With these theoretical tools, researchers from multiple disciplines began to question the origination of scientific agendas and develop agendas that were more inclusive of aboriginal interests. Because of the strong applied tradition amongst Arctic geographers, many have maintained access to North American arctic communities with increasing tribal power in the research process. Others, having developed a literature of vulnerability through study of natural hazards, began to articulate theories of environmental change, describing how arctic communities bear the brunt of climate change. Related work contributes to the new literature on socioecological systems, articulating ways that people contribute to ecological processes. Instead of seeing aboriginal knowledge as anecdotal and unscientific, this research assumes that their knowledges are commensurable and potentially compelling. Rather than objects of research, indigenous people are becoming 'partners' in arctic research. Yet George Wenzel has argued that ''traditional ecological knowledge'' (or TEK) cannot encompass the diversity of local knowledges, and while the signs are hopeful, invocations of TEK still seem to occur more in grant writing than in actual research practices.

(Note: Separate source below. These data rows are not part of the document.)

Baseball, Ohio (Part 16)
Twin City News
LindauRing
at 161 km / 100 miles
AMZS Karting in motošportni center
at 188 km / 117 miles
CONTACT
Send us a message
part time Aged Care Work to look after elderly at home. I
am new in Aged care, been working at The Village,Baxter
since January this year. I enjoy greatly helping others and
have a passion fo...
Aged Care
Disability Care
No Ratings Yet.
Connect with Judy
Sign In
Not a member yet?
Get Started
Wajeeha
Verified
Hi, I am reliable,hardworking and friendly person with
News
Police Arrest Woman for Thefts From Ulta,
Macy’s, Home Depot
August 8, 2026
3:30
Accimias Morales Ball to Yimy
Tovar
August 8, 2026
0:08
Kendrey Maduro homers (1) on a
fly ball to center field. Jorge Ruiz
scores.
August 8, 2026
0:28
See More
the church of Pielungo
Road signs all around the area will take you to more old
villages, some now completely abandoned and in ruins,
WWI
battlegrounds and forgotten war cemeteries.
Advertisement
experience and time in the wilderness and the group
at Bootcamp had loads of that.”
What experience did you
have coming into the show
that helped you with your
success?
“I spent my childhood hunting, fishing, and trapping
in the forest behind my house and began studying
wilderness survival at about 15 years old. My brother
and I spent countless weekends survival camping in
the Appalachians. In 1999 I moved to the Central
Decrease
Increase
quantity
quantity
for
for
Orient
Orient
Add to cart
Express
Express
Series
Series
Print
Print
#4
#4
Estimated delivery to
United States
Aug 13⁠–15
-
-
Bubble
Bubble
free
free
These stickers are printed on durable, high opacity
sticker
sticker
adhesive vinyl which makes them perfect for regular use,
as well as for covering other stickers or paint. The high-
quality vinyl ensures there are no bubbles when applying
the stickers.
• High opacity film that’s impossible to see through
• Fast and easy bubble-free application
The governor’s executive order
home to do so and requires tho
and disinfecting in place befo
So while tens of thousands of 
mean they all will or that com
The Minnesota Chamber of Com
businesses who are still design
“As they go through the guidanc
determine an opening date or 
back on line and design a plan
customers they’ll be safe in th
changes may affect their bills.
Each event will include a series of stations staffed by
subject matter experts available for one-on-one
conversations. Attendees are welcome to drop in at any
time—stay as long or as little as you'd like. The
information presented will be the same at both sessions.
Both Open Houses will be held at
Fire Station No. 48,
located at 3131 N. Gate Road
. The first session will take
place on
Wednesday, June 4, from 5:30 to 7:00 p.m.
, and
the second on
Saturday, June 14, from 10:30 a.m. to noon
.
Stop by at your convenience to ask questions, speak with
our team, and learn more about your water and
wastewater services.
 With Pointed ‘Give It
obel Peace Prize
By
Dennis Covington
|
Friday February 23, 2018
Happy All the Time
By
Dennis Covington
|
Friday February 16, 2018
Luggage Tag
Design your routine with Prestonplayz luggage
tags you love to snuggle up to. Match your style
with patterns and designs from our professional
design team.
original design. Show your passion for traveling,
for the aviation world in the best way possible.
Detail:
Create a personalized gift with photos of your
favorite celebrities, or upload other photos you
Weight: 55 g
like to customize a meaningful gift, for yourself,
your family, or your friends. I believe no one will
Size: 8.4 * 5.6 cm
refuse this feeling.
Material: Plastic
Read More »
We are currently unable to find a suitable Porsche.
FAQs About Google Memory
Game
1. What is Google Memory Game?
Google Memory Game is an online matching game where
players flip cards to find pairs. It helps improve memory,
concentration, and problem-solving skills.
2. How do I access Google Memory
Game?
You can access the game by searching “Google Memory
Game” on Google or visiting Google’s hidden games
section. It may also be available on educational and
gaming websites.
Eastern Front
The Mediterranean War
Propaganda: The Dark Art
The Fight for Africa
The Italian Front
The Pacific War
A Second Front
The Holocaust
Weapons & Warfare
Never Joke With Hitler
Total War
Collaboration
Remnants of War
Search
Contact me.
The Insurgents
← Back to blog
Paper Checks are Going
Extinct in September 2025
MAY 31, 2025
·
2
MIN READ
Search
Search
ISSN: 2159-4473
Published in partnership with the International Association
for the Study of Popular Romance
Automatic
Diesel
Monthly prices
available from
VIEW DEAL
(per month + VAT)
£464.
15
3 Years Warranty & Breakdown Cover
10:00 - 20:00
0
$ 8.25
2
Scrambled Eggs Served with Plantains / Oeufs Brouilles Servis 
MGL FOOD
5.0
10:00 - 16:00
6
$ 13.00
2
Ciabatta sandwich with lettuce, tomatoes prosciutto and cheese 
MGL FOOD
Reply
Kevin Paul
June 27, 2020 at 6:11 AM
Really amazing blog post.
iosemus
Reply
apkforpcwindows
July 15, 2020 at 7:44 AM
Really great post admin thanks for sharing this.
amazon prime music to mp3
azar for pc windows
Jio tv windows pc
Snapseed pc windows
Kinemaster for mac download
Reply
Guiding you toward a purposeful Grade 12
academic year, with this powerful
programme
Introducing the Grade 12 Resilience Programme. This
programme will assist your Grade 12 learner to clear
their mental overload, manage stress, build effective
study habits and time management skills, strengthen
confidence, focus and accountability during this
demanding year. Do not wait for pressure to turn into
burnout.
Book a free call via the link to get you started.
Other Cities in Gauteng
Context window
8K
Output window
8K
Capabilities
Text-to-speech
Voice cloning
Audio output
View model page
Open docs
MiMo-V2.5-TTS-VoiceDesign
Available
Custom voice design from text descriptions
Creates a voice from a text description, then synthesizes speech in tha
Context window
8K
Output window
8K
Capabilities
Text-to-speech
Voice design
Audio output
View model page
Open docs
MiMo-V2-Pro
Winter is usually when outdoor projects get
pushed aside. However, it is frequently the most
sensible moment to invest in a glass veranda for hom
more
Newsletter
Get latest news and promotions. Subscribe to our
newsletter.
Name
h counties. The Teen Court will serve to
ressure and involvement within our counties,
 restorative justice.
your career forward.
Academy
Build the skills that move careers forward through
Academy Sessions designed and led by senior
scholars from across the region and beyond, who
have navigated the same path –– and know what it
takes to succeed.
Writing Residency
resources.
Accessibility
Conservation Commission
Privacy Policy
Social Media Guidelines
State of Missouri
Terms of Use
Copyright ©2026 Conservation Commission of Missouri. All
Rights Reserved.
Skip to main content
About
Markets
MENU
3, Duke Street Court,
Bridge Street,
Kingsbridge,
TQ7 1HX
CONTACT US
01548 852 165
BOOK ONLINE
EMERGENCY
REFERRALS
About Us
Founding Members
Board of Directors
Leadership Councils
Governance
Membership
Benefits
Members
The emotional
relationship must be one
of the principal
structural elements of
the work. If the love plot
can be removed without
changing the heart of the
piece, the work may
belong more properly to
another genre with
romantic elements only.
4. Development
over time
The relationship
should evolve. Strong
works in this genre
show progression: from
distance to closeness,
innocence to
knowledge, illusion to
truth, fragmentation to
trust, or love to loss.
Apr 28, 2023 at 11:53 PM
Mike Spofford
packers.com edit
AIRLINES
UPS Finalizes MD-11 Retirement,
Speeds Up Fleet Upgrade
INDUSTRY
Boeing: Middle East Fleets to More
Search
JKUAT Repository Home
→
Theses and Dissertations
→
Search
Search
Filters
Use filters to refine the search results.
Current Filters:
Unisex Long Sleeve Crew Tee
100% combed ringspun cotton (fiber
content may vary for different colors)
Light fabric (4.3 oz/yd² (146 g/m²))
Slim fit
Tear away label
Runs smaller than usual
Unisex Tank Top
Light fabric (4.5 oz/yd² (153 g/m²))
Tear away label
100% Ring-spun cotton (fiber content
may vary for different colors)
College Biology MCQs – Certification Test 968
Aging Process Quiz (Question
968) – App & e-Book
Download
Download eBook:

Another major response to the environmental and social legacies of 'big science' was to create new governmental institutions that grant aboriginal peoples more political power. In 1978 Greenland achieved Home Rule Government, and in 1999 Canada recognized the Inuit territory of Nunavut. Other nongovernmental organizations (NGOs) represent aboriginal groups that extend across national borders: the Inuit Circumpolar Conference, the Aleut International Association, the Arctic Athabaskan Council, the Gwich'in Council International, the Saami Council, and the Russian Arctic Indigenous Peoples of the North (or RAIPON). While these new political bodies suggest a fracturing of the Arctic's regional identity, the legacies of environmentalism and science continue to assemble the Arctic as a coherent region – especially with the growing recognitions of human induced climate change and its measured affect upon arctic landscapes. The Arctic Council, formed in 1996, aims to provide 'environmental security' by creating an organization that facilitates cooperation between the 'Arctic nations' as well as indigenous member organizations. And with its emphasis on geophysical scientific research, the fourth International Polar Year (or IPY) in 2007–08 is again indicative of the degree to which the Arctic is defined by its physical parameters rather than in diverse sociocultural terms. In the twenty first century after the many developments described above, social scientists still faced a small struggle to get 'people' included as a thematic component in the IPY's interdisciplinary research agenda.

Although diverse, the Arctic is still an object of knowledge. A rich body of work now traces how the Arctic was envisioned in formative ways and, increasingly, how 'the Arctic' came to be constituted as a coherent regional entity. When the terms through which the Arctic has been imagined (as wasteland, resource, wilderness, etc.) are brought into question, the fact that each term is not wholly accurate is not the only issue. It is also problematic that the Arctic is simultaneously rendered up – through many processes of regionalization – as a singular object of analysis, which can then be considered comparable to another object. It is partly through such processes that many things 'Arctic' become paired with Antarctica like penguins and polar bears.